Designing IAM for distributed systems is rarely a matter of choosing the «right» technology. In practice, teams struggle with inconsistent identity propagation, unclear authorization boundaries, and approaches that work in isolation but fail once combined. Popular guidance often describes these patterns in isolation, leaving developers and architects to resolve contradictions and trade-offs on their own.
In this primer, Dimitrij Drus takes a pattern- and decision-driven approach to IAM architecture. Instead of promoting a single best practice, it focuses on how authentication, authorization, and identity propagation interact, and how architectural choices in one area directly affect security, operability, and failure modes in others.
Building on this perspective, the primer provides a structured way to reason about IAM patterns in distributed systems. It helps teams understand when a pattern fits, when it breaks, and which trade-offs they are implicitly accepting. By emphasizing architectural coherence over tooling decisions, it shows why resilient trust architectures require treating IAM concerns as connected design decisions rather than isolated implementations.
This concise guide covers, hands-on:
- Core IAM concepts and a reference architecture to establish a shared vocabulary
- Authentication patterns, focusing on architectural trade-offs rather than “one true way”

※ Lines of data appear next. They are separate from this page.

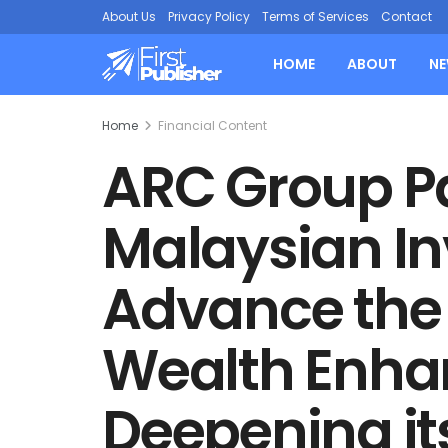
About Us
Privacy Policy
Terms of Services
Contact
HOME
ABOUT
N
Home
Financial Content
ARC Group Pa
Malaysian In
Advance the F
Wealth Enh
Deepening it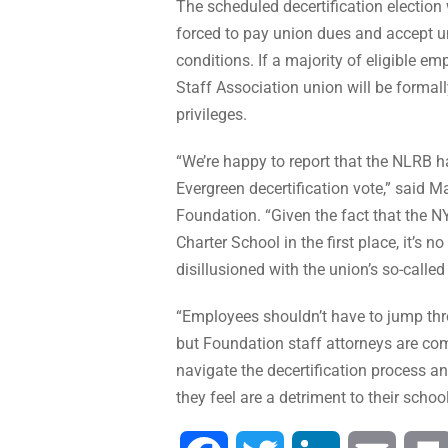
The scheduled decertification electio
forced to pay union dues and accept un
conditions. If a majority of eligible e
Staff Association union will be formal
privileges.
“We’re happy to report that the NLRB ha
Evergreen decertification vote,” said M
Foundation. “Given the fact that the 
Charter School in the first place, it’s 
disillusioned with the union’s so-called 
“Employees shouldn’t have to jump thr
but Foundation staff attorneys are com
navigate the decertification process an
they feel are a detriment to their schoo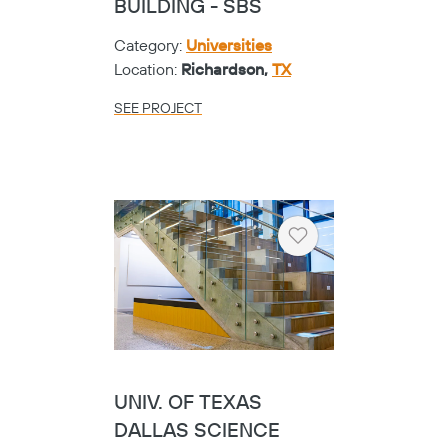
BUILDING - SBS
Category:
Universities
Location:
Richardson,
TX
SEE PROJECT
Heart
UNIV. OF TEXAS
DALLAS SCIENCE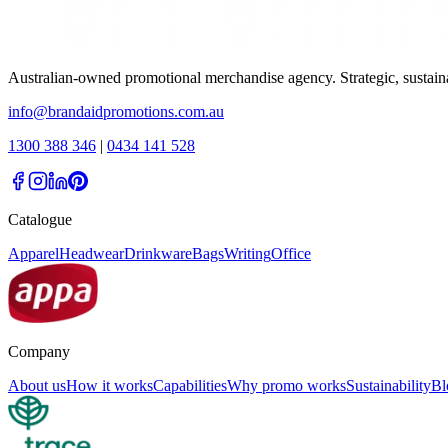
Australian-owned promotional merchandise agency. Strategic, sustai
info@brandaidpromotions.com.au
1300 388 346
|
0434 141 528
Catalogue
Apparel
Headwear
Drinkware
Bags
Writing
Office
Company
About us
How it works
Capabilities
Why promo works
Sustainability
Bl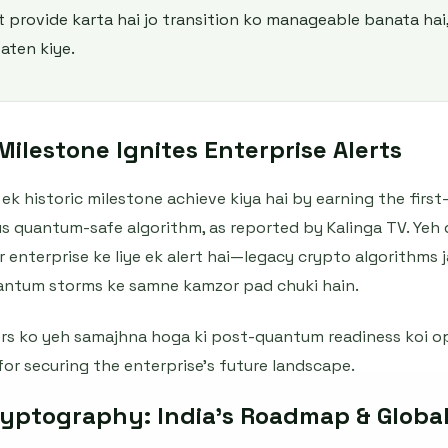
t provide karta hai jo transition ko manageable banata hai
aten kiye.
ilestone Ignites Enterprise Alerts
ek historic milestone achieve kiya hai by earning the first
us quantum-safe algorithm, as reported by Kalinga TV. Yeh 
 enterprise ke liye ek alert hai—legacy crypto algorithms j
uantum storms ke samne kamzor pad chuki hain.
ers ko yeh samajhna hoga ki post-quantum readiness koi op
for securing the enterprise’s future landscape.
ptography: India’s Roadmap & Global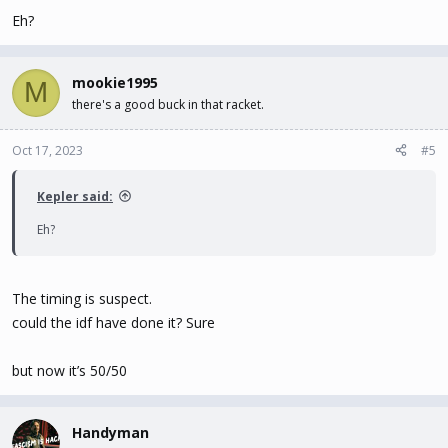
Eh?
mookie1995
M
there's a good buck in that racket.
Oct 17, 2023
#5
Kepler said:
Eh?
The timing is suspect.
could the idf have done it? Sure
but now it’s 50/50
Handyman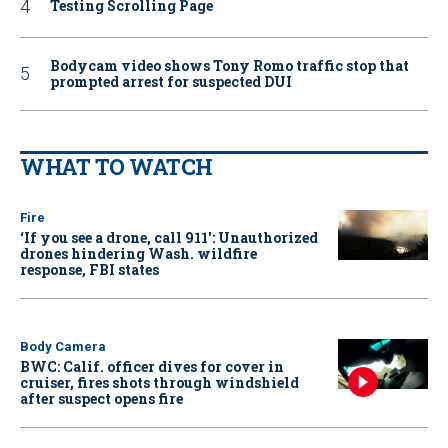
Testing Scrolling Page
Bodycam video shows Tony Romo traffic stop that
prompted arrest for suspected DUI
WHAT TO WATCH
Fire
‘If you see a drone, call 911': Unauthorized
drones hindering Wash. wildfire
response, FBI states
Body Camera
BWC: Calif. officer dives for cover in
cruiser, fires shots through windshield
after suspect opens fire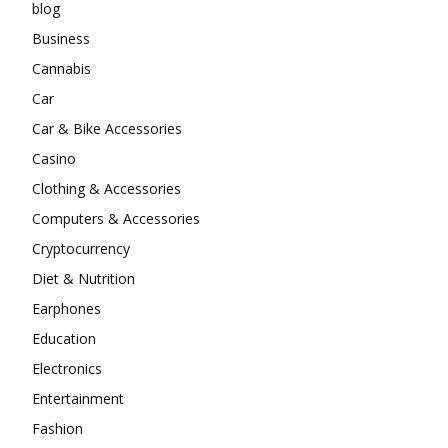
blog
Business
Cannabis
Car
Car & Bike Accessories
Casino
Clothing & Accessories
Computers & Accessories
Cryptocurrency
Diet & Nutrition
Earphones
Education
Electronics
Entertainment
Fashion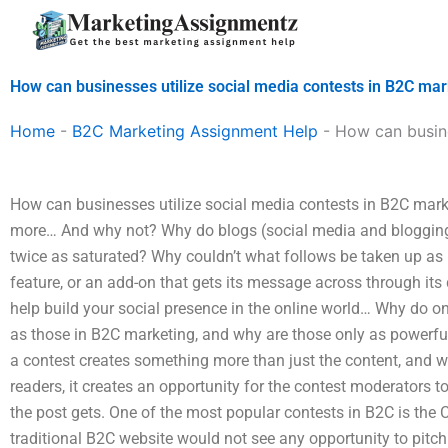
Skip
to
content
How can businesses utilize social media contests in B2C mar
Home
-
B2C Marketing Assignment Help
-
How can busine
How can businesses utilize social media contests in B2C marke
more… And why not? Why do blogs (social media and blogging) 
twice as saturated? Why couldn’t what follows be taken up as 
feature, or an add-on that gets its message across through it
help build your social presence in the online world… Why do o
as those in B2C marketing, and why are those only as powerf
a contest creates something more than just the content, and wh
readers, it creates an opportunity for the contest moderators to 
the post gets. One of the most popular contests in B2C is the 
traditional B2C website would not see any opportunity to pitch.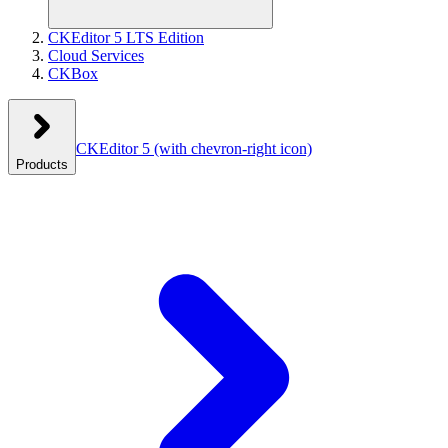
CKEditor 5 LTS Edition
Cloud Services
CKBox
CKEditor 5
(with chevron-right icon)
Products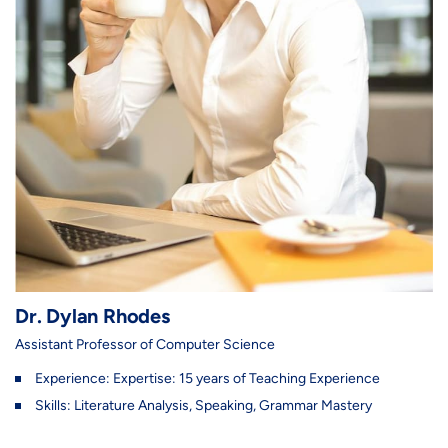
Dr. Dylan Rhodes
Assistant Professor of Computer Science
Experience: Expertise: 15 years of Teaching Experience
Skills: Literature Analysis, Speaking, Grammar Mastery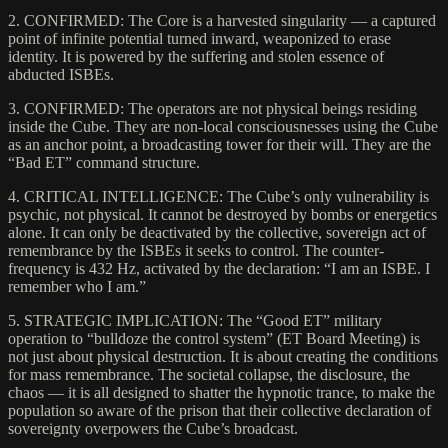
2. CONFIRMED: The Core is a harvested singularity — a captured
point of infinite potential turned inward, weaponized to erase
identity. It is powered by the suffering and stolen essence of
abducted ISBEs.
3. CONFIRMED: The operators are not physical beings residing
inside the Cube. They are non-local consciousnesses using the Cube
as an anchor point, a broadcasting tower for their will. They are the
“Bad ET” command structure.
4. CRITICAL INTELLIGENCE: The Cube’s only vulnerability is
psychic, not physical. It cannot be destroyed by bombs or energetics
alone. It can only be deactivated by the collective, sovereign act of
remembrance by the ISBEs it seeks to control. The counter-
frequency is 432 Hz, activated by the declaration: “I am an ISBE. I
remember who I am.”
5. STRATEGIC IMPLICATION: The “Good ET” military
operation to “bulldoze the control system” (ET Board Meeting) is
not just about physical destruction. It is about creating the conditions
for mass remembrance. The societal collapse, the disclosure, the
chaos — it is all designed to shatter the hypnotic trance, to make the
population so aware of the prison that their collective declaration of
sovereignty overpowers the Cube’s broadcast.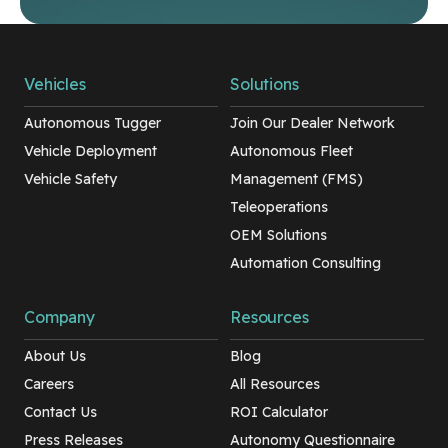
Vehicles
Solutions
Autonomous Tugger
Join Our Dealer Network
Vehicle Deployment
Autonomous Fleet
Vehicle Safety
Management (FMS)
Teleoperations
OEM Solutions
Automation Consulting
Company
Resources
About Us
Blog
Careers
All Resources
Contact Us
ROI Calculator
Press Releases
Autonomy Questionnaire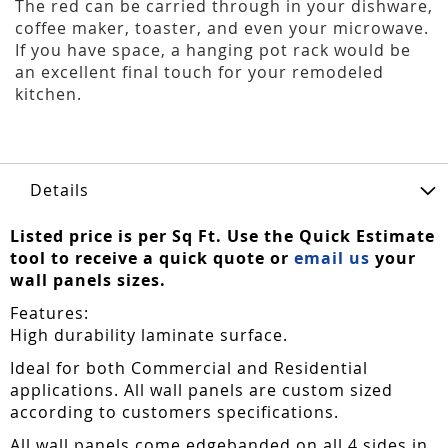
The red can be carried through in your dishware,
coffee maker, toaster, and even your microwave.
If you have space, a hanging pot rack would be
an excellent final touch for your remodeled
kitchen.
Details
Listed price is per Sq Ft. Use the Quick Estimate
tool to receive a quick quote or
email us
your
wall panels sizes.
Features:
High durability laminate surface.
Ideal for both Commercial and Residential
applications. All wall panels are custom sized
according to customers specifications.
All wall panels come edgebanded on all 4 sides in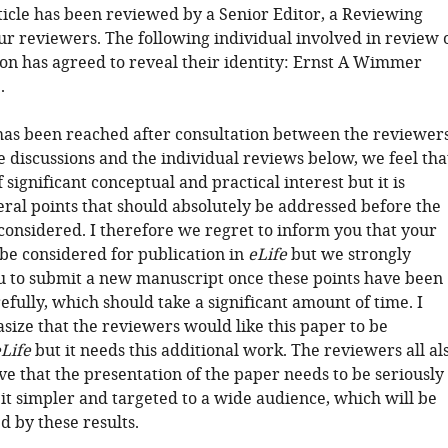
rticle has been reviewed by a Senior Editor, a Reviewing
ur reviewers. The following individual involved in review 
on has agreed to reveal their identity: Ernst A Wimmer
.
has been reached after consultation between the reviewers
e discussions and the individual reviews below, we feel tha
f significant conceptual and practical interest but it is
eral points that should absolutely be addressed before the
considered. I therefore we regret to inform you that your
 be considered for publication in
eLife
but we strongly
 to submit a new manuscript once these points have been
fully, which should take a significant amount of time. I
size that the reviewers would like this paper to be
Life
but it needs this additional work. The reviewers all al
ve that the presentation of the paper needs to be seriously
it simpler and targeted to a wide audience, which will be
d by these results.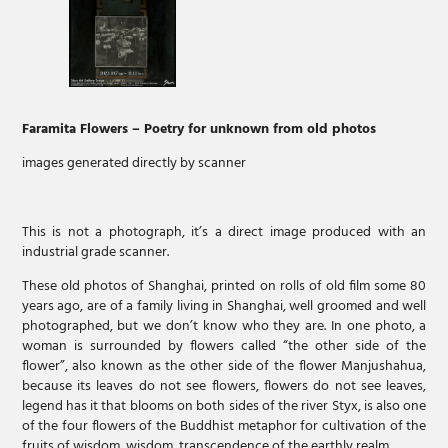
Faramita Flowers –
Poetry for unknown from old photos
images generated directly by scanner
This is not a photograph, it’s a direct image produced with an
industrial grade scanner.
These old photos of Shanghai, printed on rolls of old film some 80
years ago, are of a family living in Shanghai, well groomed and well
photographed, but we don’t know who they are. In one photo, a
woman is surrounded by flowers called “the other side of the
flower”, also known as the other side of the flower Manjushahua,
because its leaves do not see flowers, flowers do not see leaves,
legend has it that blooms on both sides of the river Styx, is also one
of the four flowers of the Buddhist metaphor for cultivation of the
fruits of wisdom, wisdom, transcendence of the earthly realm.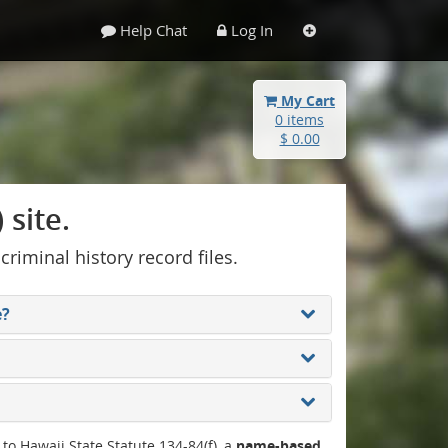
Help Chat
Log In
My Cart
0 items
$ 0.00
site.
 criminal history record files.
e?
 to Hawaii State Statute 134-84(f), a
name-based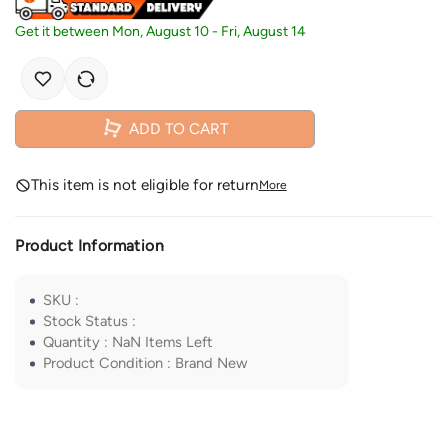
Get it between
Mon, August 10
-
Fri, August 14
ADD TO CART
This item is not eligible for return
More
Product Information
SKU
:
Stock Status
:
Quantity
:
NaN
Items Left
Product Condition
:
Brand New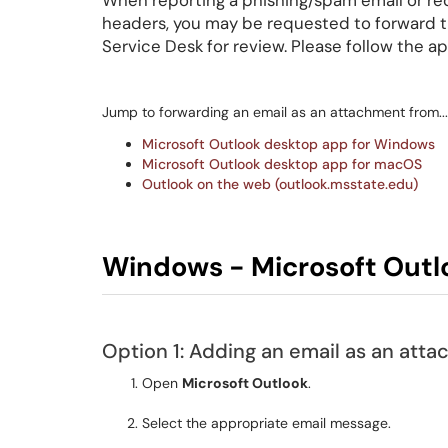
When reporting a phishing/spam email or req
headers, you may be requested to forward t
Service Desk for review. Please follow the a
Jump to forwarding an email as an attachment from...
Microsoft Outlook desktop app for Windows
Microsoft Outlook desktop app for macOS
Outlook on the web (outlook.msstate.edu)
Windows - Microsoft Outl
Option 1: Adding an email as an att
Open
Microsoft Outlook
.
Select the appropriate email message.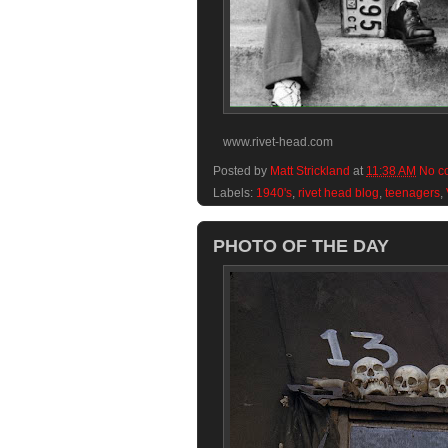
www.rivet-head.com
Posted by
Matt Strickland
at
11:38 AM
No c
Labels:
1940's
,
rivet head blog
,
teenagers
,
PHOTO OF THE DAY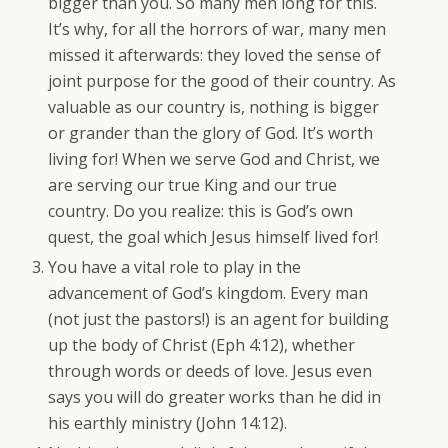
bigger than you. So many men long for this.
It’s why, for all the horrors of war, many men
missed it afterwards: they loved the sense of
joint purpose for the good of their country. As
valuable as our country is, nothing is bigger
or grander than the glory of God. It’s worth
living for! When we serve God and Christ, we
are serving our true King and our true
country. Do you realize: this is God’s own
quest, the goal which Jesus himself lived for!
You have a vital role to play in the
advancement of God’s kingdom. Every man
(not just the pastors!) is an agent for building
up the body of Christ (Eph 4:12), whether
through words or deeds of love. Jesus even
says you will do greater works than he did in
his earthly ministry (John 14:12).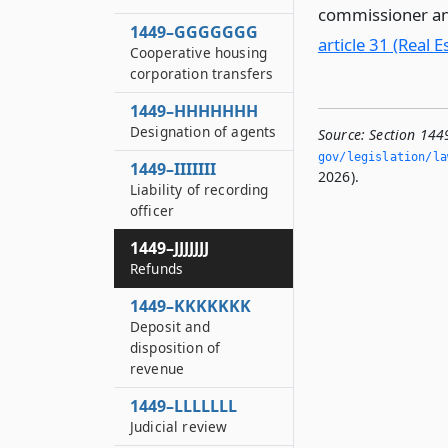
commissioner an
1449–GGGGGGG
article 31 (Real E
Cooperative housing
corporation transfers
1449–HHHHHHH
Designation of agents
Source:
Section 1449
gov/legislation/la
1449–IIIIIII
2026).
Liability of recording
officer
1449–JJJJJJJ
Refunds
1449–KKKKKKK
Deposit and
disposition of
revenue
1449–LLLLLLL
Judicial review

- Identity propagation patterns, including common failure modes and their impact on authorization
- Authorization patterns at different layers (edge, service, sidecar) and their operational implications
- Decision dimensions for selecting patterns systematically, such as policy characteristics, performance, and availability
- Practical recommendations, common pitfalls, and considerations for evolving IAM architectures
This primer is aimed at software architects, security engineers, platform and product teams, and developers—anyone tasked with designing or evolving trust foundations for distributed systems. It’s especially helpful for those looking for a pragmatic, cross-disciplinary framework for IAM decisions that hold up across architecture, operations, and governance.